There are a lot of this, eventually I cancelled the printing.

I'm not sure what to think of this, just reporting to contribute on the discussion.

thinkyhead commented 6 years ago

We recommend using a lower baud rate if communication issues come up a lot. And/or get a more robust USB cable with ferrite beads. (I assume you're using a different USB cable for Octoprint than for tethered printing.)

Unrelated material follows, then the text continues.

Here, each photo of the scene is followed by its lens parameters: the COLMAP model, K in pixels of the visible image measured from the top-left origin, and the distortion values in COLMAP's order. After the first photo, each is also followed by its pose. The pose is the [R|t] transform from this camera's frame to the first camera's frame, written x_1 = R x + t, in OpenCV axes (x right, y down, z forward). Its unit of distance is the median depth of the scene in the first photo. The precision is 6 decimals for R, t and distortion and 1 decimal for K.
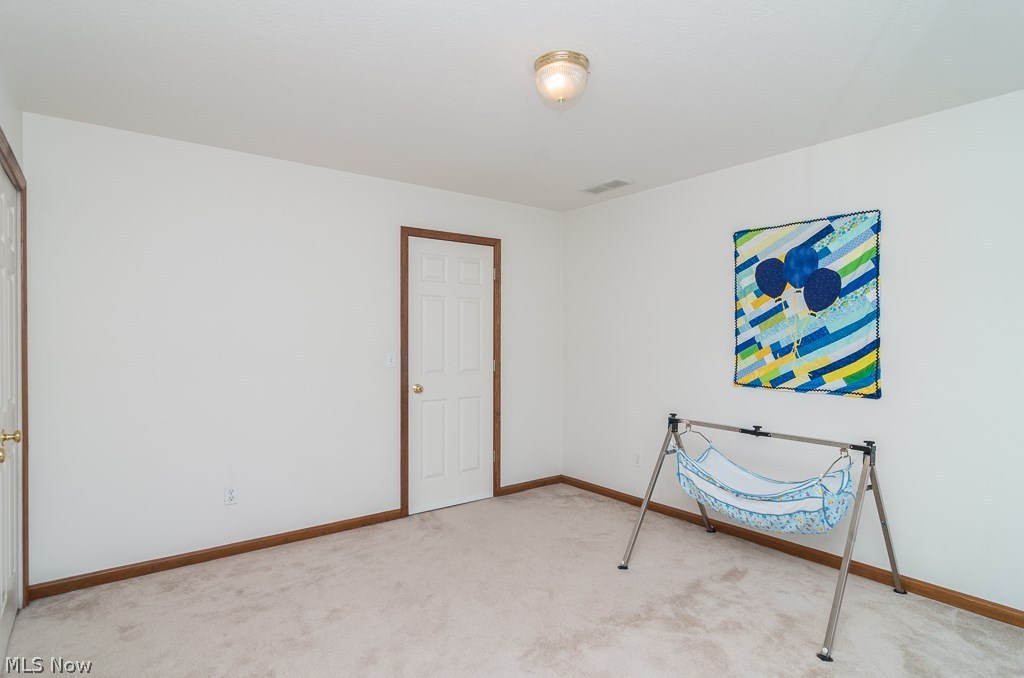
lens RADIAL K [[559.3, 0, 513.6], [0, 559.3, 337.1], [0, 0, 1]] dist [-0.002015, -0.001099]
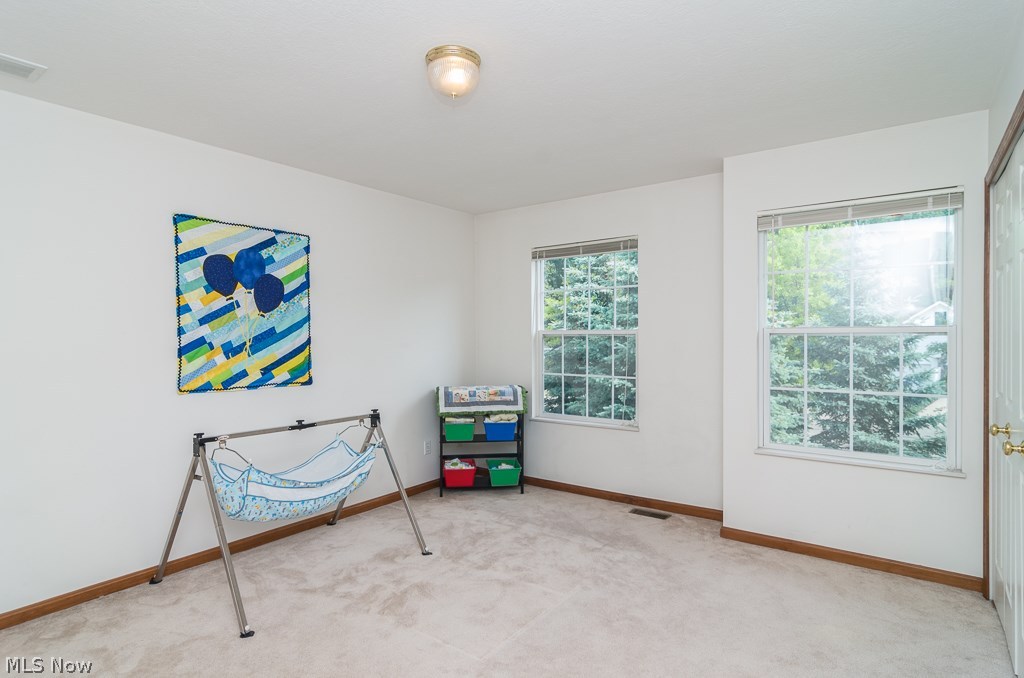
lens RADIAL K [[559.3, 0, 513.6], [0, 559.3, 337.1], [0, 0, 1]] dist [-0.002015, -0.001099]
pose [[-0.303316, 0.000561, 0.952890, -0.629176], [0.009037, 0.999957, 0.002288, 0.003329], [-0.952847, 0.009305, -0.303308, 0.849533]]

token47 commented 6 years ago

Same cable. And it's got ferrite. A very good cable. Printed another 8 hours with it again today (from the PC). What I find curious is that it's the same marlin version (1.1.8 -- I'm still looking for the time to upgrade it and test rcbugfix).

boelle commented 5 years ago

@token47 is the problem still there with latest bugfix 2.0? you are sure this is not hardware related?

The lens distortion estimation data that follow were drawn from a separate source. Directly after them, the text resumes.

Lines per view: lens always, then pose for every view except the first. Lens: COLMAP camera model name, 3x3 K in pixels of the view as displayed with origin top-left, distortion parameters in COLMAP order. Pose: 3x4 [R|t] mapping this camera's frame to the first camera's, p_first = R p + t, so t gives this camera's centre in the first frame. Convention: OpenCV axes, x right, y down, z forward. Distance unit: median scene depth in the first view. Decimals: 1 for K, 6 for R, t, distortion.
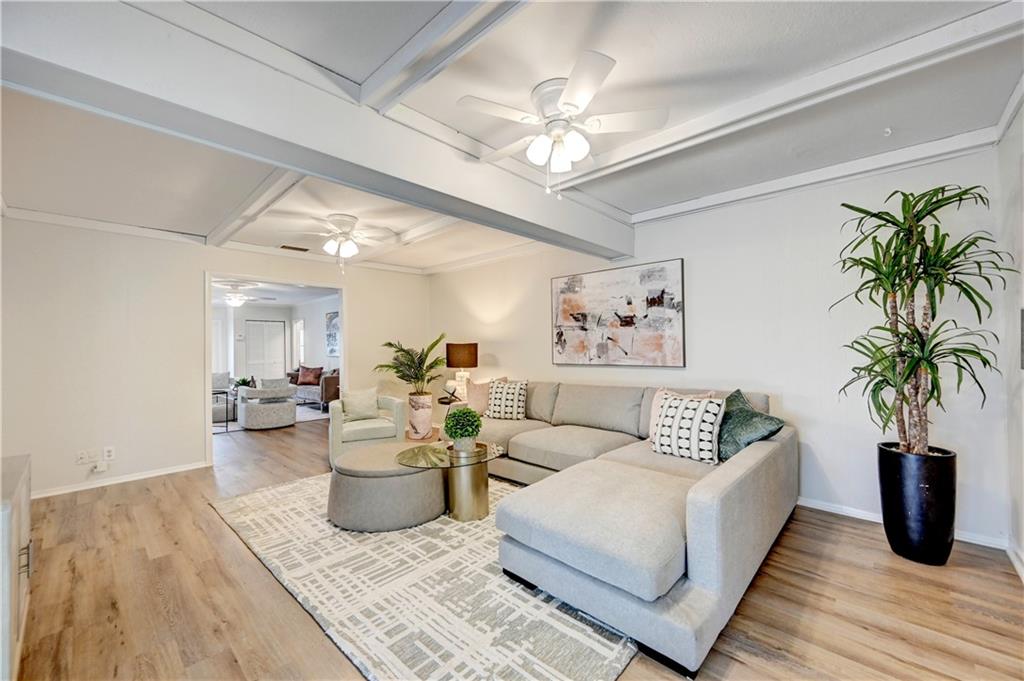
lens RADIAL K [[411.1, 0, 518.8], [0, 411.1, 350.9], [0, 0, 1]] dist [0.001539, 0.000842]
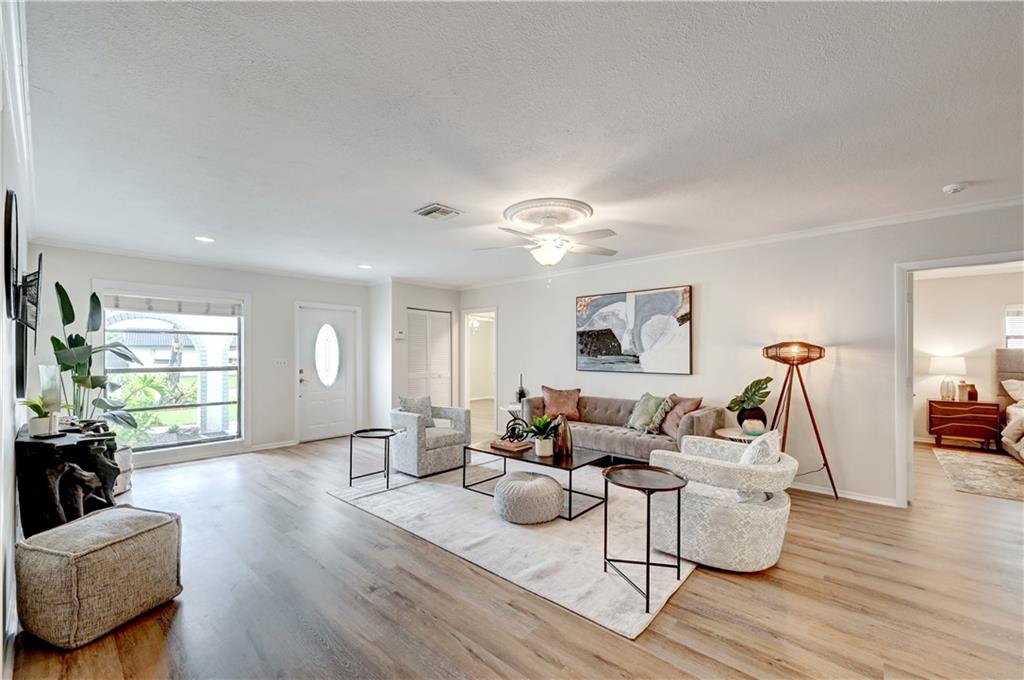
lens RADIAL K [[411.1, 0, 525.4], [0, 411.1, 349.7], [0, 0, 1]] dist [0.001539, 0.000842]
pose [[0.999404, 0.014493, 0.031337, -1.211045], [-0.013974, 0.999763, -0.016715, -0.009178], [-0.031572, 0.016267, 0.999369, 0.886036]]
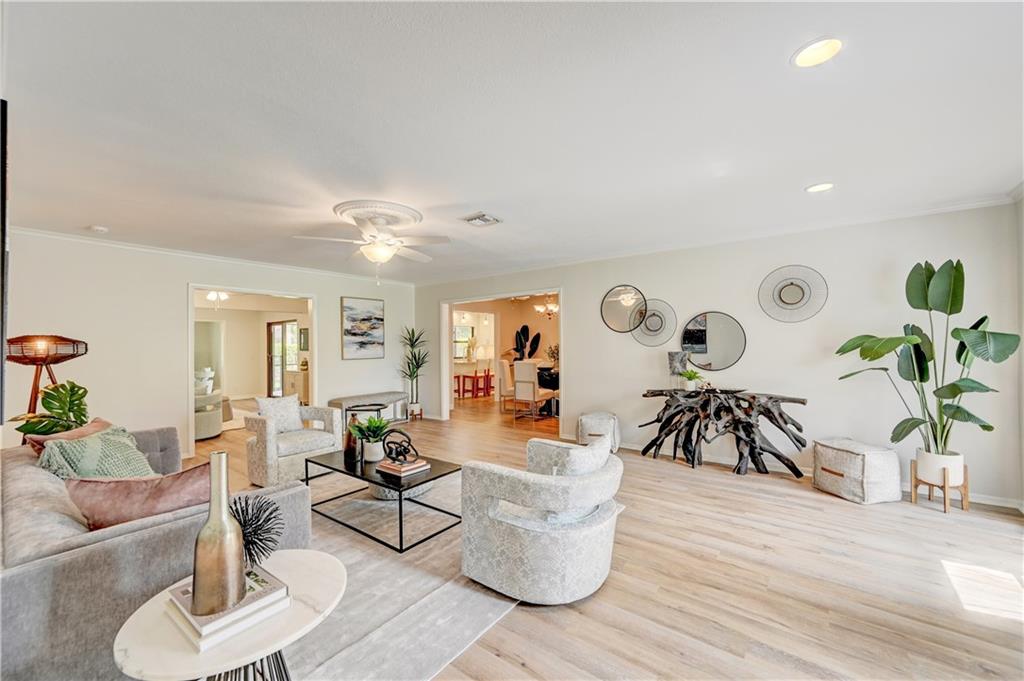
lens RADIAL K [[411.1, 0, 515.6], [0, 411.1, 343.2], [0, 0, 1]] dist [0.001539, 0.000842]
pose [[-0.994292, 0.022787, -0.104229, -1.306192], [0.022571, 0.999740, 0.003254, -0.019278], [0.104276, 0.000883, -0.994548, 2.502117]]
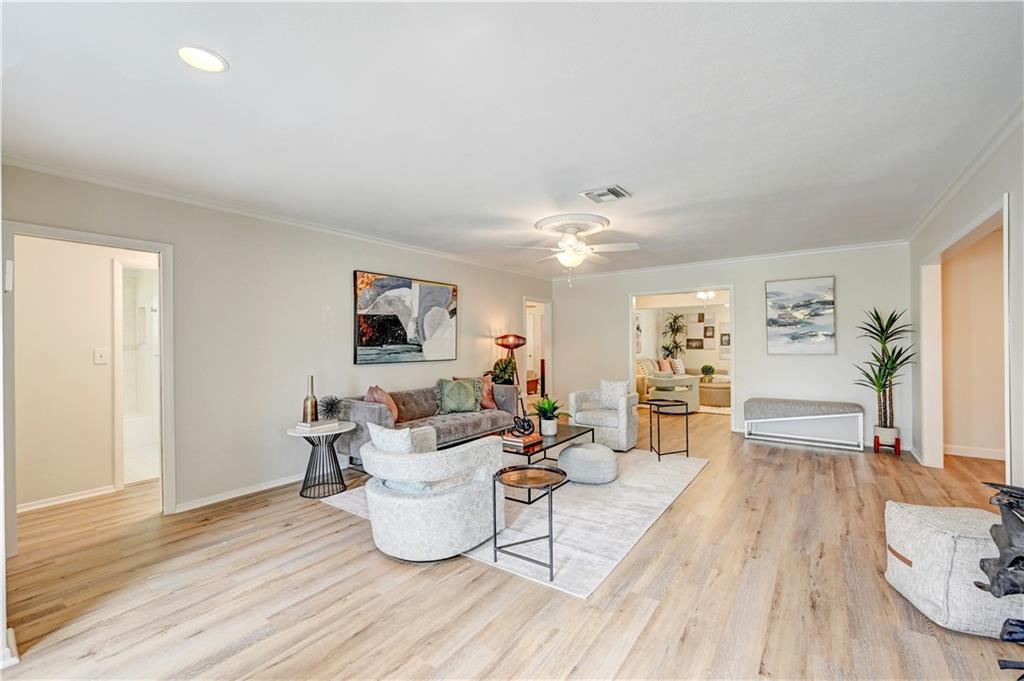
lens RADIAL K [[423.1, 0, 506.1], [0, 423.1, 336.7], [0, 0, 1]] dist [-0.001183, 0.000140]
pose [[-0.108297, 0.029631, 0.993677, -2.067177], [0.016015, 0.999478, -0.028058, -0.000541], [-0.993990, 0.012875, -0.108715, 1.907715]]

token47 commented 5 years ago

I recently moved to a completely different setup so I'll not be able to test that anymore, sorry. But I'm sure that was not hardware related.

boelle commented 5 years ago

given that no one else has chimed in maybe click close and let people open new issues if they find the problem?

boelle commented 5 years ago

i mean it has been a year without any reports so its fair to assume the issue has been fixed

token47 commented 5 years ago

Agreed.

drphil3d commented 5 years ago

I'm getting reports from multiple people of this issue on marlin 1.1.9

github-actions[bot] commented 4 years ago

This issue has been automatically locked since there has not been any recent activity after it was closed. Please open a new issue for related bugs.